● EXERCISE AIM:
Find the line in the entries below that contains "Mộ Phù Diêu lặng". Repeat it exactly, and every line after it through the line that contains "Khương Vọng trầm".

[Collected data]
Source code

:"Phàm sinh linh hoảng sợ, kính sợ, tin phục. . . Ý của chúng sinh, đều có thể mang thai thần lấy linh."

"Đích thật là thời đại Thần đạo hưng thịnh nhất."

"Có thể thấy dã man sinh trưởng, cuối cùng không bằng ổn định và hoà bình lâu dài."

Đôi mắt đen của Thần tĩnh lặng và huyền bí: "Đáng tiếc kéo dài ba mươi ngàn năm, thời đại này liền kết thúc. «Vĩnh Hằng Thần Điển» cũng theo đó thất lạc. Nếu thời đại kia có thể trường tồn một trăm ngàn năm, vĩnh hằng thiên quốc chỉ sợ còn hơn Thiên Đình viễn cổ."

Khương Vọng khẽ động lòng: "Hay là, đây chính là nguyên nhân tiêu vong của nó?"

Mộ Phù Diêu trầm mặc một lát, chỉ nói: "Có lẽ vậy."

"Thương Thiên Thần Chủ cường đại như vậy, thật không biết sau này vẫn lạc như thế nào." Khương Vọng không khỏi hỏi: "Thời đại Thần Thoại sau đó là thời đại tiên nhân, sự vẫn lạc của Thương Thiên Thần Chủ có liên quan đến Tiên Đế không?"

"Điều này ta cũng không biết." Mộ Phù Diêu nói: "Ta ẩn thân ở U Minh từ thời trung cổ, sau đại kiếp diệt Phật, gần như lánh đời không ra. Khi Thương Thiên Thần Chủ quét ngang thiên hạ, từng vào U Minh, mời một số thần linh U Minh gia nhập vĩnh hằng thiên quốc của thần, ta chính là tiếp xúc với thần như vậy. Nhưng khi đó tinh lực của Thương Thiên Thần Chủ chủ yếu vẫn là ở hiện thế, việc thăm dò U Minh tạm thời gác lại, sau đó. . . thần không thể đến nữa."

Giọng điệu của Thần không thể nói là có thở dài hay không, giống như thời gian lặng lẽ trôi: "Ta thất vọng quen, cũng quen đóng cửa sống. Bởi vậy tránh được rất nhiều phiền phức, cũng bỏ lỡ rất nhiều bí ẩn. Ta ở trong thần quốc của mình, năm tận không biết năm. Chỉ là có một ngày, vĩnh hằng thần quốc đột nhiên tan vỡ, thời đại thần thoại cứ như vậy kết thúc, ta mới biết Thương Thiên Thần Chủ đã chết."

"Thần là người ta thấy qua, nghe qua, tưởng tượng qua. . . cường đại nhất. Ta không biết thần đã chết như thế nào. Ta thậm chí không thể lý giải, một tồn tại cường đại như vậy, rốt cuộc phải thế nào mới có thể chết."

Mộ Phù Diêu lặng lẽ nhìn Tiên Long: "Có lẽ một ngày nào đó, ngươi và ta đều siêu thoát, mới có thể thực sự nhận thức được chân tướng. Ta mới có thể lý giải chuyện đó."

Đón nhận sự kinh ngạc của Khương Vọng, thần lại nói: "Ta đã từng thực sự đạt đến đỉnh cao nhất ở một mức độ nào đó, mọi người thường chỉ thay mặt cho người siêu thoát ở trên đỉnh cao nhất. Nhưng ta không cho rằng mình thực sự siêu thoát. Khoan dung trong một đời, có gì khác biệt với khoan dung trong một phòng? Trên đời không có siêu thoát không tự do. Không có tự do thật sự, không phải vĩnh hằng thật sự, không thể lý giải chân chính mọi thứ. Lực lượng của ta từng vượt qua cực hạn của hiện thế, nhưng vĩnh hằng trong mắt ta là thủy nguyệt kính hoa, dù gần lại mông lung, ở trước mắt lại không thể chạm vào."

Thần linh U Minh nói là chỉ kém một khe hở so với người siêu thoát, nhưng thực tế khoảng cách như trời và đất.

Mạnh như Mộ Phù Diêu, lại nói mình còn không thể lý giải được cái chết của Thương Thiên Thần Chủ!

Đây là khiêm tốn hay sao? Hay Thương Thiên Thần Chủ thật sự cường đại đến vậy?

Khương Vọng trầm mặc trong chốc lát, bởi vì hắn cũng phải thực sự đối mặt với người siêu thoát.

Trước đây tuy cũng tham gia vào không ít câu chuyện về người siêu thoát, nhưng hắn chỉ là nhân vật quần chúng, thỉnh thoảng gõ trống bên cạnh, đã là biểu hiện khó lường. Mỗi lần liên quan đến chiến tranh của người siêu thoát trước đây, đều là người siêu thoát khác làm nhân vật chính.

● FINISHED TASK:
Mộ Phù Diêu lặng lẽ nhìn Tiên Long: "Có lẽ một ngày nào đó, ngươi và ta đều siêu thoát, mới có thể thực sự nhận thức được chân tướng. Ta mới có thể lý giải chuyện đó."

Đón nhận sự kinh ngạc của Khương Vọng, thần lại nói: "Ta đã từng thực sự đạt đến đỉnh cao nhất ở một mức độ nào đó, mọi người thường chỉ thay mặt cho người siêu thoát ở trên đỉnh cao nhất. Nhưng ta không cho rằng mình thực sự siêu thoát. Khoan dung trong một đời, có gì khác biệt với khoan dung trong một phòng? Trên đời không có siêu thoát không tự do. Không có tự do thật sự, không phải vĩnh hằng thật sự, không thể lý giải chân chính mọi thứ. Lực lượng của ta từng vượt qua cực hạn của hiện thế, nhưng vĩnh hằng trong mắt ta là thủy nguyệt kính hoa, dù gần lại mông lung, ở trước mắt lại không thể chạm vào."

Thần linh U Minh nói là chỉ kém một khe hở so với người siêu thoát, nhưng thực tế khoảng cách như trời và đất.

Mạnh như Mộ Phù Diêu, lại nói mình còn không thể lý giải được cái chết của Thương Thiên Thần Chủ!

Đây là khiêm tốn hay sao? Hay Thương Thiên Thần Chủ thật sự cường đại đến vậy?

Khương Vọng trầm mặc trong chốc lát, bởi vì hắn cũng phải thực sự đối mặt với người siêu thoát.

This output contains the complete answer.